Mac OS X
The following security settings can be applied to your Mac OS X system to provide some additional protections on top of system defaults.
Please bear in mind that some of these settings , if adjusted inappropriately, might impact the system's functionality. You should always consult your system administrator or IT support before applying them.
Mac OS X Configuration Tasks
- Use Secure Settings when Creating Login Accounts
- Enable the Application Firewall
- Disable Automatic Login
- While automatic login is convenient, it can also allow an attacker with physical access to your computer to access all of your files.
- You should consider disabling automatic login by heading to System Preferences, and selecting Users & Groups (called "Accounts" in earlier version of Mac OS X). Then update the Automatic Login field under Login Options.
- Require a Password to Wake your Mac
- To minimize the risk of unauthorized access while you are away from your Mac, you can require a password to wake it from sleep or from a screensaver.

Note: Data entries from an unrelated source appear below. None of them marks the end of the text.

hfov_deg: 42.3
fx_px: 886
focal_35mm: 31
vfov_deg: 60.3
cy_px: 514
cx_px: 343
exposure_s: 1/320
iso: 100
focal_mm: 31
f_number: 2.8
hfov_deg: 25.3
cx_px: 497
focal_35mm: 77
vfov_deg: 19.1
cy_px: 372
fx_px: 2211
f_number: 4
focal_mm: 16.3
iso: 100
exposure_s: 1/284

While most Macs are set by default to sleep after a period of inactivity, the screen saver functionality often needs to be manually enabled if you'd like to use that as well. Both of these options can be configured from System Preferences, albeit from different sections:
- You should set an automatic screensaver and/or sleep timeout. You can also put the computer to sleep manually when you walk away from the Apple menu, or set one of the screen corners to the same function with Exposé.
- Automatically Lock the Login Keychain
- The Keychain on a Mac is used to store all of your passwords and credentials. To secure it, locate the Keychain Access tool in Spotlight search (which is the magnifying glass icon in the top-right of your screen). Select the login keychain, then select the "Edit" menu (top-left corner of screen), and click "Change Settings" to open the login keychain settings. Update the values to lock after e.g. 10 minutes of inactivity.

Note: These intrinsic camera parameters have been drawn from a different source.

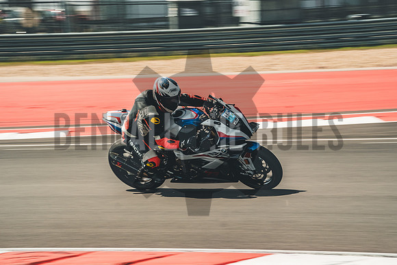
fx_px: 2195
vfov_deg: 6.9
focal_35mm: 199
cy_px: 132
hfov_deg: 10.3
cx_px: 198
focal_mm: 132.9
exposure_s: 1/250
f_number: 10
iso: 320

- Avoid installing unnecessary software
- Always be fastidious in installing software downloaded from the Internet, as this is one of the main ways in which computer security can be compromised.

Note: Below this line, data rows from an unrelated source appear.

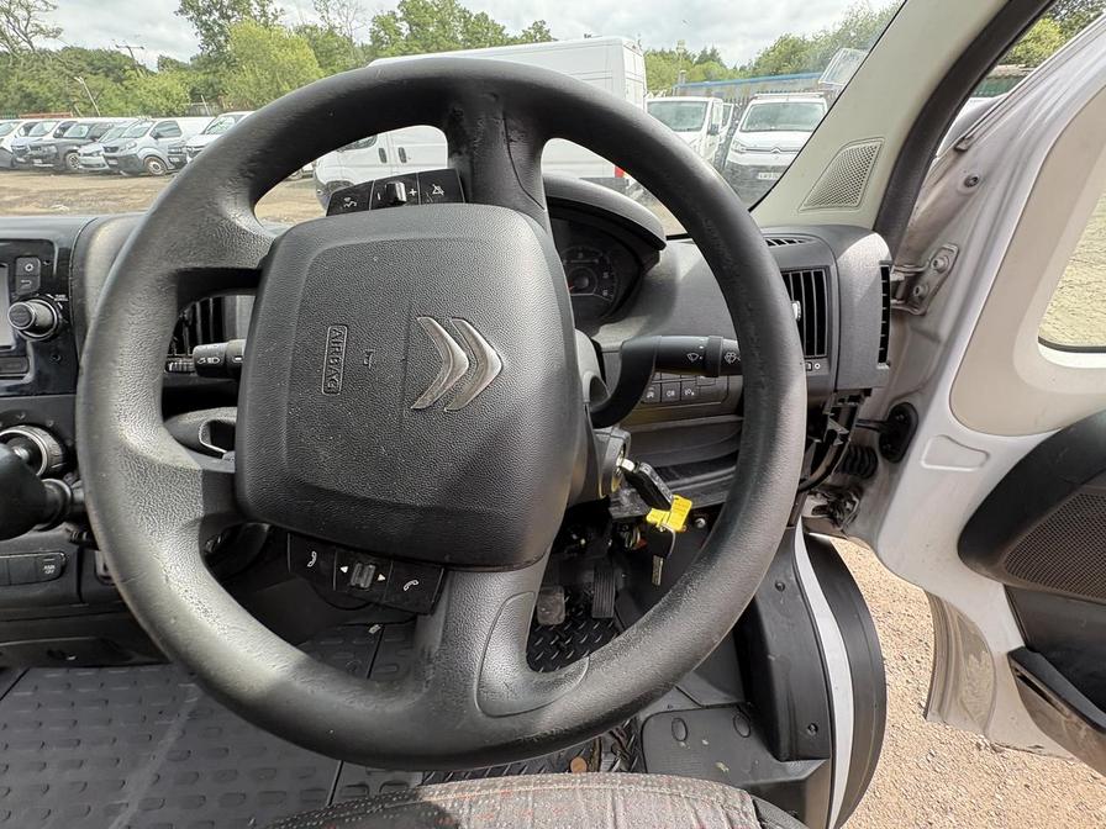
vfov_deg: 85.7
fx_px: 447
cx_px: 553
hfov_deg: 102.1
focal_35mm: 14
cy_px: 414
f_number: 2.2
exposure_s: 1/147
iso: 64
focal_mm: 2.22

- Mac OS X 10.7 and later do not contain Oracle® Java™ or Adobe© Flash© Player by default. if these tools are not needed, then don't install them.
- Please note that Google Chrome includes a bundled version of Adobe© Flash© Player.
- Enable Full-Disk Encryption with FileVault 2
- This prevents unauthorized persons from accessing your information even if your machine is stolen. If you're uncomfortable with enabling encryption, make sure to get help from a friend, or your tech support.
- Always back up with data, e.g. with Time Machine, before encrypting your hard drive.